Claude is well-behaved inside the constraints. When the tool surface is narrow and the errors are clear, the model stays inside the lines. Most of my debugging was about my own code, not about anything the model did. That's a useful thing to know. It means the failure mode I was most worried about, Claude trying to do something clever, is less scary than the failure mode I was least worried about, me shipping a buggy filter.

The session memory tool is quietly the best part. Having Claude write its own conversation summaries into a reviewed table means I get a searchable, curated record of what I worked on and why. It's not the headline feature. It's the one I use most.

What I learned, a lot

I set out to build a narrow MCP server and ended up learning something about governance.

Every decision in this project that felt like friction in the moment turned out to be a boundary that was doing real work. The separate API layer. The approval column. The whitelist of statement types. The credential factory that refuses to hand out a raw password. None of those were strictly necessary to make Claude answer a SQL question. All of them were necessary to make the answer trustworthy.

There is a version of this where I rip all of that out and hand Claude a connection string. It would be faster. The demo would look identical. And the only difference between the two versions is the one that isn't visible in the demo, which is what happens when something goes wrong.

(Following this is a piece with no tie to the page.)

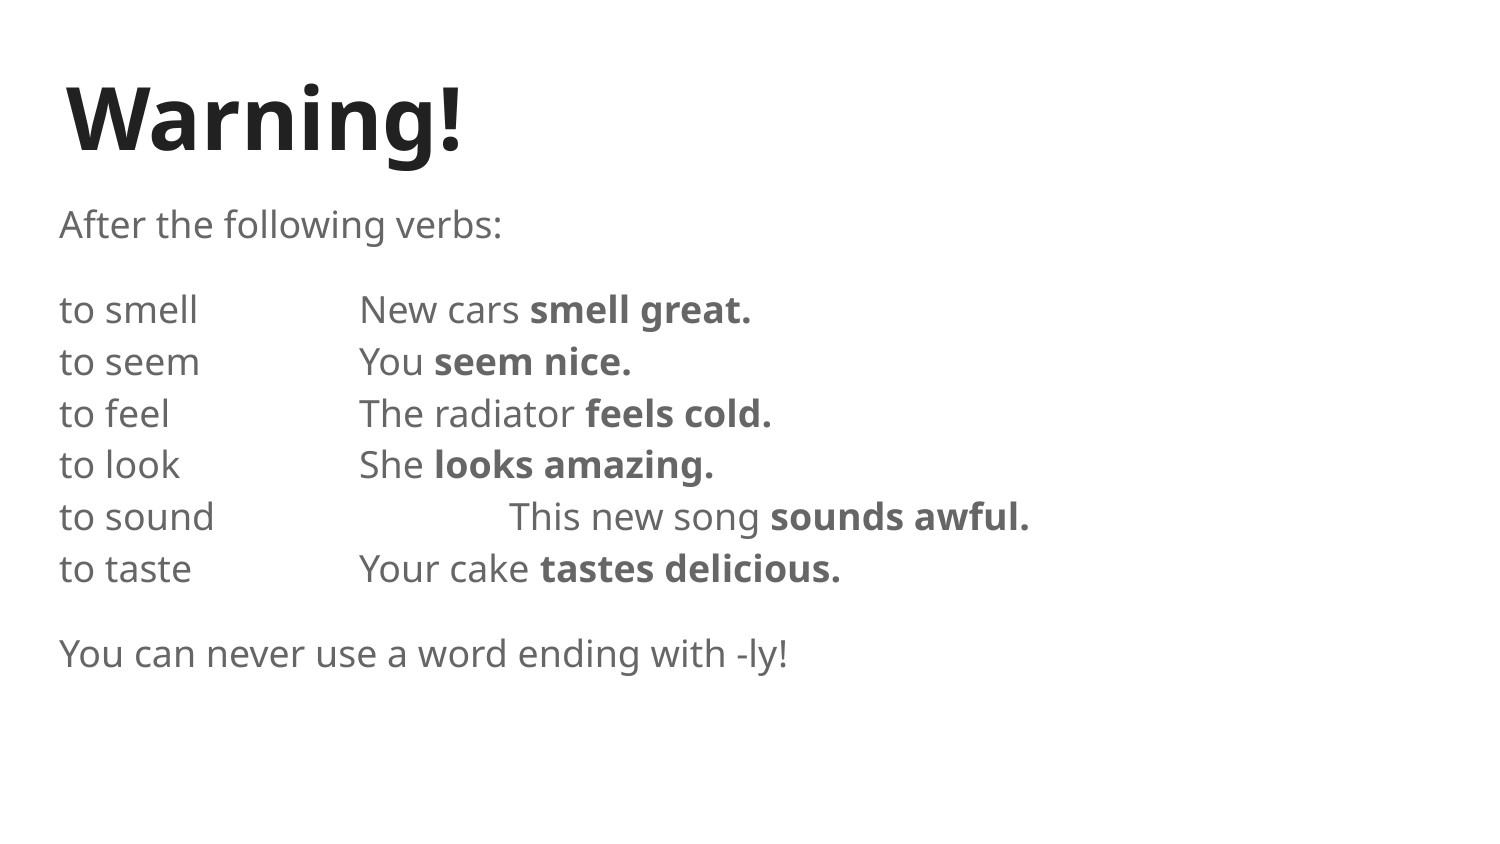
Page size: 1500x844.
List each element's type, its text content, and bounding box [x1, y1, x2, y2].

The MCP protocol itself is a fine piece of engineering. It's a clean way to let a model reach into a system that wasn't built for it. What the protocol cannot do, and what the ecosystem has been strangely reluctant to admit, is decide for you what the model should and should not reach. That part is not a technical question. It's an organizational one. It lives in schema design, in access policy, in who gets to flip the approved flag, and in whether anyone is watching the audit trail after the integration goes live.

I wrote this server for myself. But the architecture is the architecture. If you are standing up something like this in a setting where other people's data is involved, the stakes are not that your prototype might embarrass you. The stakes are that a shortcut taken now becomes a disclosure email later.

Take the long path. It's not actually that long.

The repo is on my GitHub if you want to read the code. The regex is in src/api/api.py. The factory is in src/security/credentials.py. Everything else is downstream of those two files.